* **PROBLEM TO WORK ON**
Exactly the lines from the line containing "index pip: (74, 325)" through the last line of the entries below should appear in the answer, reproduced verbatim.

Limb landmark coordinates
# # # # # # #
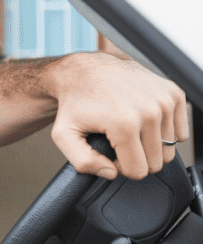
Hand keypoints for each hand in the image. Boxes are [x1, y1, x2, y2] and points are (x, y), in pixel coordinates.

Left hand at [50, 52, 188, 179]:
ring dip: (149, 144)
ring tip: (129, 129)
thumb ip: (83, 162)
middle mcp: (149, 111)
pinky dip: (163, 132)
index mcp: (124, 124)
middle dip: (136, 157)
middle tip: (118, 141)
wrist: (85, 70)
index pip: (138, 171)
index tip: (111, 152)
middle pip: (156, 162)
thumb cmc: (75, 101)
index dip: (122, 167)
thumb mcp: (64, 135)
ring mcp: (164, 101)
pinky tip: (143, 122)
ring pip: (169, 149)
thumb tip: (110, 173)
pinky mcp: (174, 93)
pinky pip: (180, 132)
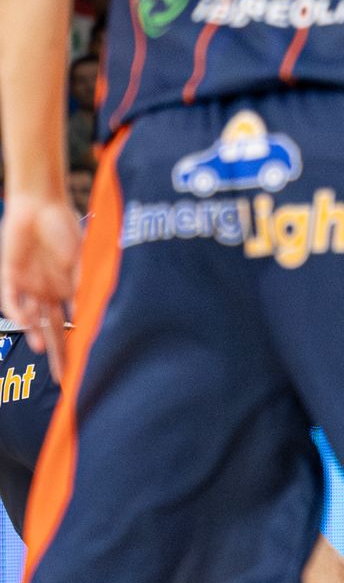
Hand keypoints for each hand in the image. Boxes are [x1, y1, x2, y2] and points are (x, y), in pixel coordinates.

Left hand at [0, 195, 79, 374]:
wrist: (38, 203)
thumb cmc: (65, 226)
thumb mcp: (82, 259)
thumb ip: (84, 284)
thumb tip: (93, 312)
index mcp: (67, 290)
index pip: (74, 325)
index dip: (79, 346)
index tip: (86, 367)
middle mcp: (48, 292)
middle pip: (53, 331)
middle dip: (59, 355)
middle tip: (64, 378)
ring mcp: (29, 285)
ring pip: (33, 319)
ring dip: (38, 335)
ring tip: (43, 352)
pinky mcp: (10, 274)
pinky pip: (12, 299)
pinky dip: (20, 314)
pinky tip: (28, 325)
# # # # # # #
* **WRITTEN ANSWER**
index pip: (74, 325)
index dip: (79, 346)
index tip: (86, 367)
middle mcp: (48, 292)
middle pip: (53, 331)
middle dip: (59, 355)
middle tip: (64, 378)
ring mcp: (29, 285)
ring pip: (33, 319)
ring dip: (38, 335)
ring tip: (43, 352)
pinky mcp: (10, 274)
pinky pip: (12, 299)
pinky dip: (20, 314)
pinky tip: (28, 325)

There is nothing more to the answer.